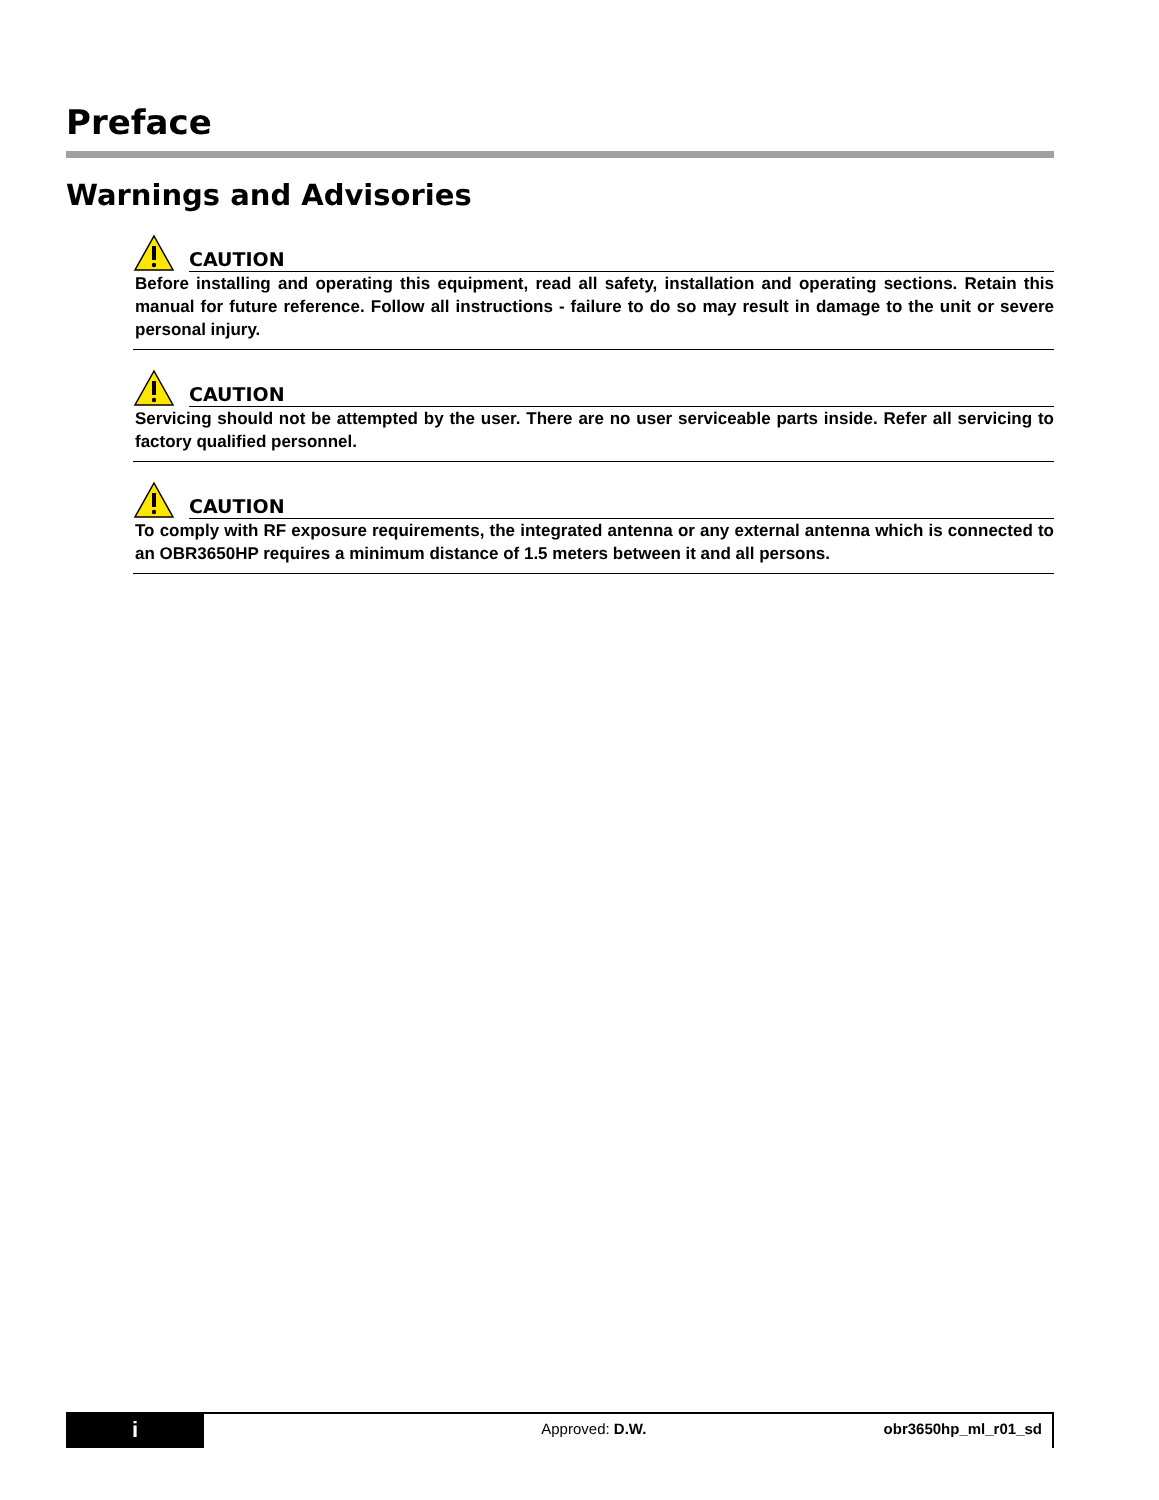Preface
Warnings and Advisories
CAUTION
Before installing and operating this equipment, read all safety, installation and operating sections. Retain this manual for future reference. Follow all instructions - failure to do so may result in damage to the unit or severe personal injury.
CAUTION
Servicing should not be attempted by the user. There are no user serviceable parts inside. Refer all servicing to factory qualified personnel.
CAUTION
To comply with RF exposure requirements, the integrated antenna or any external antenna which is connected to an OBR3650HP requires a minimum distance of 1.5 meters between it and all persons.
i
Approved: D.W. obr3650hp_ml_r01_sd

[What is needed]: Apart from the pictures, set down all the entries above exactly.

[Completed task]:
Preface
Warnings and Advisories
CAUTION
Before installing and operating this equipment, read all safety, installation and operating sections. Retain this manual for future reference. Follow all instructions - failure to do so may result in damage to the unit or severe personal injury.
CAUTION
Servicing should not be attempted by the user. There are no user serviceable parts inside. Refer all servicing to factory qualified personnel.
CAUTION
To comply with RF exposure requirements, the integrated antenna or any external antenna which is connected to an OBR3650HP requires a minimum distance of 1.5 meters between it and all persons.
i
Approved: D.W. obr3650hp_ml_r01_sd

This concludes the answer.